▶ _What you are asked to do_: When the line with "odgovornost za sve" appears below, start repeating lines exactly, and keep going through the line with "god se pravdali"; add nothing outside that span.

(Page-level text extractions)
━━━━━━

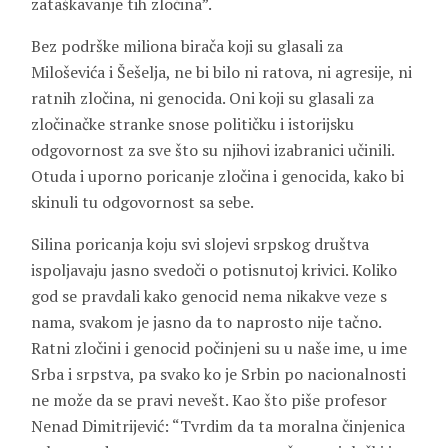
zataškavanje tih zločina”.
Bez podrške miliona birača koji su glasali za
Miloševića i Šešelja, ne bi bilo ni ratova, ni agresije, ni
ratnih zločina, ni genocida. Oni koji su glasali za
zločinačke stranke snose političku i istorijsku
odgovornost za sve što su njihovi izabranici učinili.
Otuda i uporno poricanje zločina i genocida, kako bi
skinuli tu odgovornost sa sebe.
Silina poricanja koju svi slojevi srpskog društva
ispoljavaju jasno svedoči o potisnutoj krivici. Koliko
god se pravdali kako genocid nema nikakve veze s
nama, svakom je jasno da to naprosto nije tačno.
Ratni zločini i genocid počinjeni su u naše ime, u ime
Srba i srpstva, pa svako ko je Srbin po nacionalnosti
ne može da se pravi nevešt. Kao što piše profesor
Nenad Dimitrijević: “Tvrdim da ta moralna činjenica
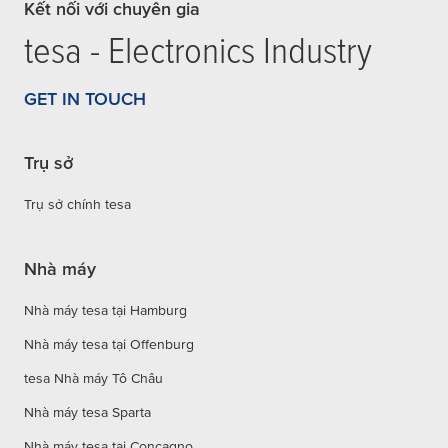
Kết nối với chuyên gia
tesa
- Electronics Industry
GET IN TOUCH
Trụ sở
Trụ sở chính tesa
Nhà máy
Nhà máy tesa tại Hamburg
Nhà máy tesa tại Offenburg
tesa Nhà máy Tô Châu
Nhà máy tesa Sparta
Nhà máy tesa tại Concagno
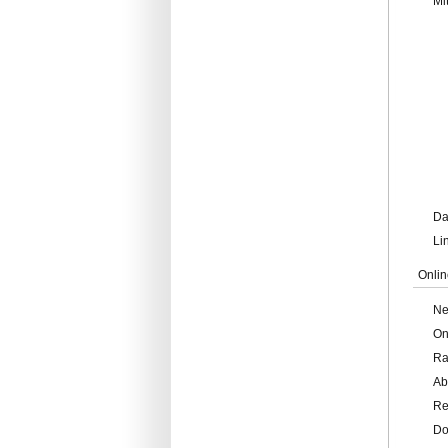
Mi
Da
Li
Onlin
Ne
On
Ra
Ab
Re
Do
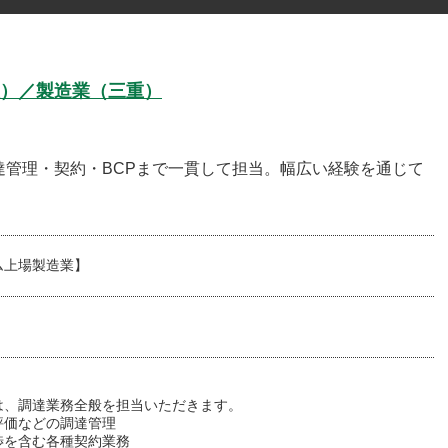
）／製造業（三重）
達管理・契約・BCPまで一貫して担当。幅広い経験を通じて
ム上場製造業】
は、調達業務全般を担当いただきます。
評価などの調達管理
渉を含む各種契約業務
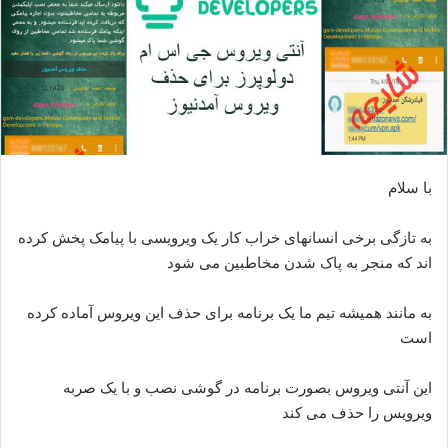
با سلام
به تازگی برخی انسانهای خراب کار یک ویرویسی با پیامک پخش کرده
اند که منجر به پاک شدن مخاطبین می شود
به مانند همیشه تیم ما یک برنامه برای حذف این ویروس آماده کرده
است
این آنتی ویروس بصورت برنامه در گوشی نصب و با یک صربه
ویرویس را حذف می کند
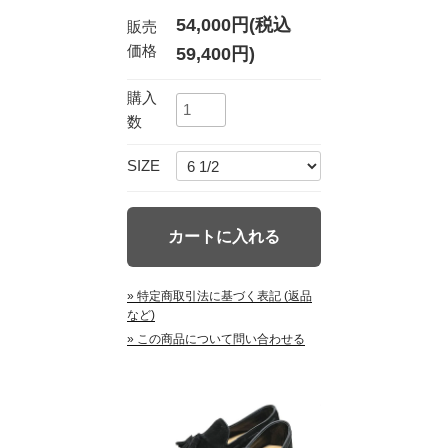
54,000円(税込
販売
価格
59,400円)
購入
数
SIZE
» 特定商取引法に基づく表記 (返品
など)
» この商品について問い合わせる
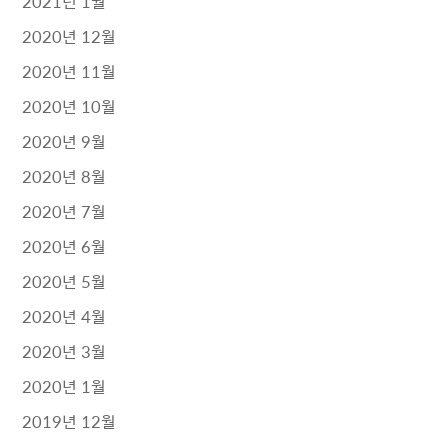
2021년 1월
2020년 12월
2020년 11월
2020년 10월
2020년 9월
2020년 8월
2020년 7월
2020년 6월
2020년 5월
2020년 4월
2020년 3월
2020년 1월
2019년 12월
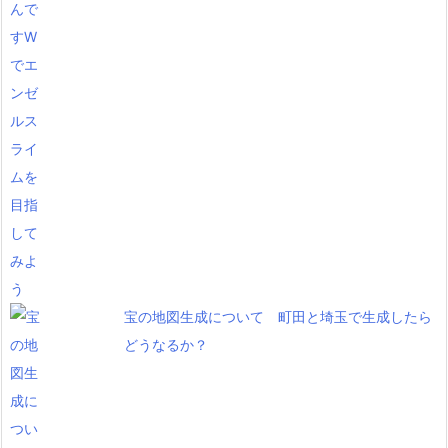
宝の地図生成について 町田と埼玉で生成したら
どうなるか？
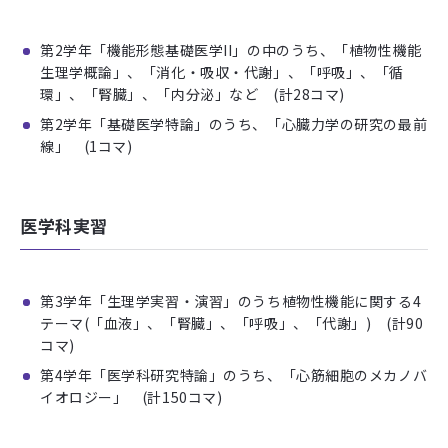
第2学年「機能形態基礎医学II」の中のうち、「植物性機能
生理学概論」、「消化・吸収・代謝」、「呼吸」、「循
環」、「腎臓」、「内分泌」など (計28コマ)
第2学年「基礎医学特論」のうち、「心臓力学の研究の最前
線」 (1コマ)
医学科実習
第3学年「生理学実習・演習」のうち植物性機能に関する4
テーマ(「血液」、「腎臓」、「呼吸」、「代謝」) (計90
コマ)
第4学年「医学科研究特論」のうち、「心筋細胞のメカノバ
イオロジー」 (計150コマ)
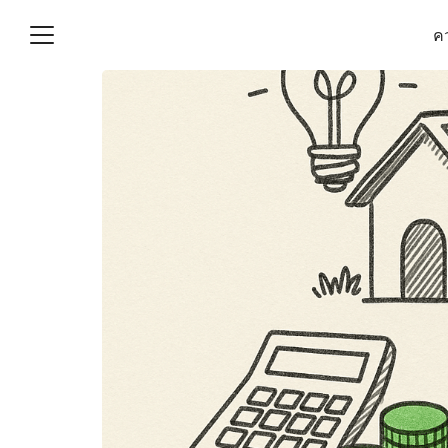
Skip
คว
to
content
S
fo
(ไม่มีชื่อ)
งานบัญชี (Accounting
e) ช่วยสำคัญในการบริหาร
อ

━━━━━━

▶ _Answer box_:
odgovornost za sve što su njihovi izabranici učinili.
Otuda i uporno poricanje zločina i genocida, kako bi
skinuli tu odgovornost sa sebe.
Silina poricanja koju svi slojevi srpskog društva
ispoljavaju jasno svedoči o potisnutoj krivici. Koliko
god se pravdali kako genocid nema nikakve veze s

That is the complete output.